It’s raining... money!

Da marzo 2015 fino a settembre 2016 pioveranno soldi. Politica monetaria espansiva doveva essere, e politica monetaria espansiva sarà. Non si conoscono ancora le modalità né le percentuali ma la Banca centrale europea si appresta ad acquistare titoli di Stato, di agenzie e di istituzioni europee in maniera sistematica, aggiungendosi ciò agli acquisti di obbligazioni già deliberati per otto miliardi circa. Il piano della Bce quantitative easing consta di più di mille miliardi, sessanta miliardi di euro al mese per diciotto mesi consecutivi. L’obiettivo è il ristabilimento del tasso di inflazione in prossimità del 2 per cento, sventando così la deflazione.

L’ ottanta per cento delle perdite sugli acquisti di titoli di Stato rimane a carico delle banche centrali nazionali e il venti per cento sarà in condivisione con il sistema europeo. La poca condivisione è tale perché, nel consiglio della Bce, sono stati forti le contrarietà a una maggiore condivisione da parte di Germania e Paesi del nord, contrari ai debiti altrui. Le perdite finiranno cioè sui bilanci degli Stati dell’Eurozona; l’Italia potrà dovere sopportare il rischio di circa cento miliardi di Btp corrispondenti all’ottanta per cento dell’intero ammontare di acquisti destinato al debito italiano pro quota. Quel venti per cento di condivisione rappresenta tuttavia l’inizio di una mutualizzazione del debito tra i diciannove Paesi dell’eurozona. In caso di crisi del debito sovrano, il singolo Stato dovrà ricapitalizzare la propria banca centrale, potendo accedere a programmi di eventuali aiuti comunitari.

Il mercato ha dapprima festeggiato, gli spread si sono ridotti, le azioni sono lievitate. L’euro è sceso. Si ricordi che il quantitative easing è uno strumento non convenzionale di politica monetaria con cui la Banca centrale europea, non potendo oltremodo servirsi dei tassi d'interesse già prossimi allo zero, né degli eurounionbond osteggiati come la peste dalla Germania, sta puntando a rilanciare l'economia dell'eurozona riducendo in tal modo il costo del denaro e dando una spinta e incoraggiando i prestiti e gli investimenti. L'obiettivo di questa misura è cioè rilanciare il mercato del credito, innescare un calo di tutti i tassi di interesse, contrastare la deflazione e ridurre, tolti i rischi, il carico dei debiti degli Stati.

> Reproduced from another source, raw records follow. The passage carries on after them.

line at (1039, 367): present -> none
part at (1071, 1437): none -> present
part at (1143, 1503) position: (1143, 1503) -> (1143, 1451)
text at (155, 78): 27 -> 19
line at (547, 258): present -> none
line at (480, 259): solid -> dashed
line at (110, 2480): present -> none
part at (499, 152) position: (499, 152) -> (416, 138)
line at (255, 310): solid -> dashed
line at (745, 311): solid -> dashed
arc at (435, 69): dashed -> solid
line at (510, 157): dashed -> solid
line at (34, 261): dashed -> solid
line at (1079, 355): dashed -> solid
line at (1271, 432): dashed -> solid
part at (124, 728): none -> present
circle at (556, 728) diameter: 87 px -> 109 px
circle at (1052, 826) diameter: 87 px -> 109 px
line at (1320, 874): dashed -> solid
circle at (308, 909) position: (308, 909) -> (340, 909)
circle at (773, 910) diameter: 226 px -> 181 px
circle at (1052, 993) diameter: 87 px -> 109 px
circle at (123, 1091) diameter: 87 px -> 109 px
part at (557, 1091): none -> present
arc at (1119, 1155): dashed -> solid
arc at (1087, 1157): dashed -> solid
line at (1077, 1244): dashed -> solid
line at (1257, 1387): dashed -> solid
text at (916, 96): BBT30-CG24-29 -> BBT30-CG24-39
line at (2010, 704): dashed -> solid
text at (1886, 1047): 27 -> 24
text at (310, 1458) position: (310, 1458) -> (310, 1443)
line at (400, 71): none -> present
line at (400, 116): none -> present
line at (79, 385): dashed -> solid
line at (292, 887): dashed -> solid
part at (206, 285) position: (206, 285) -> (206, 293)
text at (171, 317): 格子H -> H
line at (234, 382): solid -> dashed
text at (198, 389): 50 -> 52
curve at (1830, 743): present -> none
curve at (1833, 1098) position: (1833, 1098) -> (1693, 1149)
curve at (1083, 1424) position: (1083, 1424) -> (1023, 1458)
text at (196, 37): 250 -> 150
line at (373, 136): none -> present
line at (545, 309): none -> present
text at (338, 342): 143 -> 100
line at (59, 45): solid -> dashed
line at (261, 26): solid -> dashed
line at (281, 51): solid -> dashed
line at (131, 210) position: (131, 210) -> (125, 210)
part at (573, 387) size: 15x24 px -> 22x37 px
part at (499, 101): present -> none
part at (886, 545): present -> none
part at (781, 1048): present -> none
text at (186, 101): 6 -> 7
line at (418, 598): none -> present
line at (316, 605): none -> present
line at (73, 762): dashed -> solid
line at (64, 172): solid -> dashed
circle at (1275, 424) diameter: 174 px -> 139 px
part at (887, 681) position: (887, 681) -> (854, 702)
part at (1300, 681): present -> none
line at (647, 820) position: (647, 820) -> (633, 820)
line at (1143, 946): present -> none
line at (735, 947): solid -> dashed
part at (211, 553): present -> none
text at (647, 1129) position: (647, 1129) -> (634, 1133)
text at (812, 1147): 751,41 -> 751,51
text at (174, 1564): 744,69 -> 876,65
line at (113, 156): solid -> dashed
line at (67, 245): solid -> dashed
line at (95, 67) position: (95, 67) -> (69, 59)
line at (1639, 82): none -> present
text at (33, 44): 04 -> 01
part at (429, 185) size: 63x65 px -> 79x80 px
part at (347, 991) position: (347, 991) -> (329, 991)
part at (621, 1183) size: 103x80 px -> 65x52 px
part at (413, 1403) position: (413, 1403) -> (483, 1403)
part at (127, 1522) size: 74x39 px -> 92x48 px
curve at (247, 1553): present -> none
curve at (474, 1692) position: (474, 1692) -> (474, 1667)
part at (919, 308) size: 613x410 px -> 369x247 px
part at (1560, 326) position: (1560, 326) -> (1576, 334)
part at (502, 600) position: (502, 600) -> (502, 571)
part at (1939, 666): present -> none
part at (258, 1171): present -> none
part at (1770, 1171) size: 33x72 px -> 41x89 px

Il problema è adesso che questa cospicua somma di denaro giunga a destinazione, cioè all’economia reale, facendo così ripartire domanda e consumi, investimenti e occupazione. L’acquisto di titoli di Stato immetterà liquidità in un momento, tra l’altro, in cui il petrolio costa meno e l’euro, svalutandosi, favorisce l’export. Il messaggio e i fatti conseguenti sono chiari: soldi immessi in Europa dalla Bce e Paesi dell’eurozona che devono funzionalizzare i propri assetti alla crescita. Per l’Italia, ciò vuole dire necessaria ricomposizione del sistema democratico, ovvero assetto regolare e legittimo delle istituzioni, governi legittimi, taglio netto della tassazione, spending review a favore gli investimenti, della crescita e del benessere della popolazione italiana tutta. Funzionalizzazione del Paese tutto al mercato. Con lo spettacolo misero della conquista a parole dell’ inutile flessibilità, l’Italia ha toccato in Europa il fondo. Si deve approfittare dell’attuale spinta che viene da Draghi all’Europa per ristabilire, riorganizzare, riformare, riportare a legittimità in Italia. Si dura poco come siamo messi oggi. E, incredibilmente, anche mille miliardi durano poco e si consumano presto se si attacca e si persiste, come si fa stoltamente adesso, con trasferimenti previdenziali in luogo di maggiore produzione e maggiori investimenti; meno sussidi quindi, e più produzione.

In un’Europa burocratica e fregnona, incapace e inadatta, l’attuale presidente italiano della Bce ha deciso di porre in essere scelte e atti di politica monetaria, negati per lettera nel 2011. Al pari di quanto è stato fatto con le immissioni sul mercato dalla Federal Reserve negli Stati Uniti, la Bce sta facendo con il quantitative easing dell’Europa uno spazio economico in grado di esistere dotato di propria fisionomia accanto a Stati Uniti, Giappone o Gran Bretagna, ma è necessario costituire l’Unione politica europea, legittimata e legittima nelle scelte istituzionali, economiche e sociali, e soprattutto porre in essere progetti di risanamento comuni e delle singole finanze pubbliche dei Paesi membri, oltre che riforme strutturali al loro interno.